À moyen et long terme, le Dr Morissette perçoit trois «défis» avec l’aide médicale à mourir en Outaouais. Le premier d’entre eux est le fait qu’un nombre encore minime de médecins (une vingtaine sur un total de plus de 600) sont impliqués dans ce soin.

«La majorité des demandes sont transmises au médecin traitant, mais certainement les trois quarts sinon plus allèguent finalement une objection de conscience. L’organisation doit alors identifier un médecin qui doit donner le service», explique-t-il.

Interrogé à savoir s’il croit que cette réalité a pour effet de limiter l’accès à ce soin ultime, le Dr Morissette répond par la négative.

«C’est une question qui fait l’objet de différentes réflexions au Québec. J’ai les sons de cloche partout. En Outaouais, ce n’est pas un enjeu, mais ce l’était probablement dans les premières années (de la légalisation), en 2016 et 2017. C’est une préoccupation qui est de moins en moins présente, probablement parce que sur le plan de la société, il y a une meilleure acceptabilité. Avant, les médecins ou d’autres membres de l’équipe étaient un peu mal à l’aise, inconfortables, mais ça, on le sent beaucoup moins. Les médecins savent quoi faire lorsqu’ils reçoivent une demande et on a mis beaucoup d’efforts au CISSSO pour faire en sorte que ça chemine rapidement», dit-il.

Malgré tout, ce dernier souligne qu’on lui signale encore des situations pour lesquelles il doit intervenir, «mais c’est plus anecdotique que généralisé». Il ajoute qu’à sa connaissance, les réticences d’un médecin n’ont jamais jusqu’ici freiné le cheminement d’une demande.

Le second enjeu à prendre en considération est «la consolidation de l’équipe impliquée» dans l’aide médicale à mourir dans la région, estime le Dr Morissette.

«Ce n’est pas une question de disponibilité, il y a beaucoup d’intérêt autour de ça. Mais il y a bien souvent de la détresse et on n’a pas toujours la capacité de répondre à cette détresse de façon optimale», lance-t-il.

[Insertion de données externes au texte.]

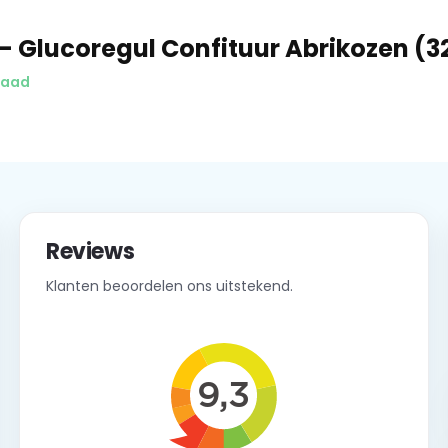
- Glucoregul Confituur Abrikozen (3
raad
Reviews
Klanten beoordelen ons uitstekend.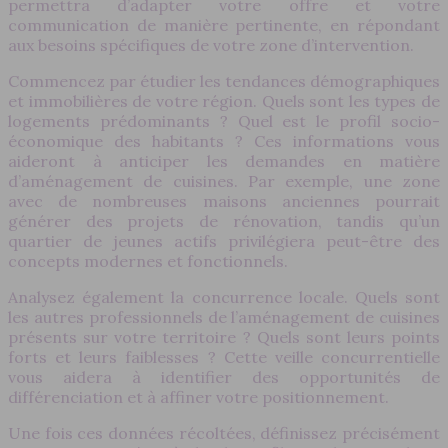
permettra d’adapter votre offre et votre
communication de manière pertinente, en répondant
aux besoins spécifiques de votre zone d’intervention.
Commencez par étudier les tendances démographiques
et immobilières de votre région. Quels sont les types de
logements prédominants ? Quel est le profil socio-
économique des habitants ? Ces informations vous
aideront à anticiper les demandes en matière
d’aménagement de cuisines. Par exemple, une zone
avec de nombreuses maisons anciennes pourrait
générer des projets de rénovation, tandis qu’un
quartier de jeunes actifs privilégiera peut-être des
concepts modernes et fonctionnels.
Analysez également la concurrence locale. Quels sont
les autres professionnels de l’aménagement de cuisines
présents sur votre territoire ? Quels sont leurs points
forts et leurs faiblesses ? Cette veille concurrentielle
vous aidera à identifier des opportunités de
différenciation et à affiner votre positionnement.
Une fois ces données récoltées, définissez précisément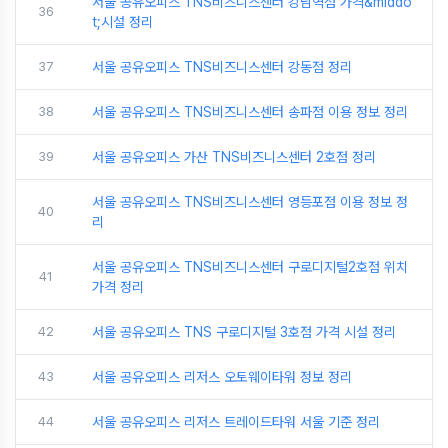
서울 공유오피스 TNS비즈니스센터 강남역점 가격&middo
36
t;시설 정리
37
서울 공유오피스 TNS비즈니스센터 강동점 정리
38
서울 공유오피스 TNS비즈니스센터 송파점 이용 정보 정리
39
서울 공유오피스 가산 TNS비즈니스센터 2호점 정리
서울 공유오피스 TNS비즈니스센터 영등포점 이용 정보 정
40
리
서울 공유오피스 TNS비즈니스센터 구로디지털2호점 위치
41
가격 정리
42
서울 공유오피스 TNS 구로디지털 3호점 가격 시설 정리
43
서울 공유오피스 리저스 오토웨이타워 정보 정리
44
서울 공유오피스 리저스 트레이드타워 서울 기준 정리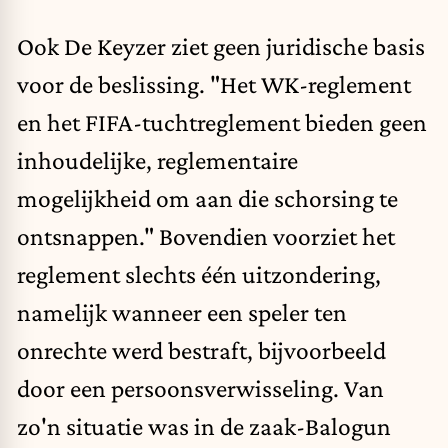
Ook De Keyzer ziet geen juridische basis
voor de beslissing. "Het WK-reglement
en het FIFA-tuchtreglement bieden geen
inhoudelijke, reglementaire
mogelijkheid om aan die schorsing te
ontsnappen." Bovendien voorziet het
reglement slechts één uitzondering,
namelijk wanneer een speler ten
onrechte werd bestraft, bijvoorbeeld
door een persoonsverwisseling. Van
zo'n situatie was in de zaak-Balogun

Convaincu que le nombre de demandes haussera de façon significative lorsque ce sera chose faite, le Dr Morissette soutient que les éventuelles modifications au Code criminel pour élargir l’accès à l’aide médicale à mourir seront un autre défi majeur. L’entrée en vigueur de ces changements, qui permettront d’abolir l’exigence de mort «raisonnablement prévisible», est retardée, car le fédéral a demandé un sursis jusqu’en décembre.

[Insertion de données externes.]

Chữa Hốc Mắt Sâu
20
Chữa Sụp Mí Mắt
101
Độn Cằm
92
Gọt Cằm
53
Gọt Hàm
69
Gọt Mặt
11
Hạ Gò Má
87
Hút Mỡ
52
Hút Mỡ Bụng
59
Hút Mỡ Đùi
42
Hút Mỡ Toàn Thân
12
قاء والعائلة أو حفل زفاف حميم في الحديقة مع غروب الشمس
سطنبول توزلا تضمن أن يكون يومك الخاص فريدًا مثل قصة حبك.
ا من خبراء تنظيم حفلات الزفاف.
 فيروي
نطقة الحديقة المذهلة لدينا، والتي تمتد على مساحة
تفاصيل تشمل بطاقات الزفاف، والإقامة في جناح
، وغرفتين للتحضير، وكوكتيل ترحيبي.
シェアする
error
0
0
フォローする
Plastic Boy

«Je peux vous dire que sur le terrain, beaucoup de gens attendaient juillet pour formuler des demandes. Ils ont manifesté le fait qu’ils étaient bien déçus», explique-t-il.

Une porte... moins fermée

Par ailleurs, si aucune des trois maisons de soins palliatifs de l’Outaouais n’accepte d’offrir l’aide médicale à mourir entre ses propres murs, une réalité que le Dr Morissette qualifie de «préoccupation majeure», les choses pourraient changer.

«Il y a des échanges. Je vous dirais qu’il y a une fermeture, mais que la porte est de moins en moins fermée. Il y a une des trois (maisons) où ça se discute de plus en plus activement et je pense que je ne serais pas surpris que ça puisse s’offrir dans la prochaine année. Mais à ce moment-ci, ce n’est pas évident, c’est difficile. Je pense qu’il y a de plus en plus de pression. On est toujours ouverts à discuter avec eux sur un accommodement, une réflexion», a-t-il relaté.

Au total, 2906 personnes en fin de vie ont reçu des soins palliatifs l’an dernier en Outaouais, une hausse de 6% par rapport à l’année précédente. Du nombre, 77% se trouvaient à domicile ou en centre hospitalier. La proportion de gens hébergés dans une maison de soins palliatifs a bondi à 17%.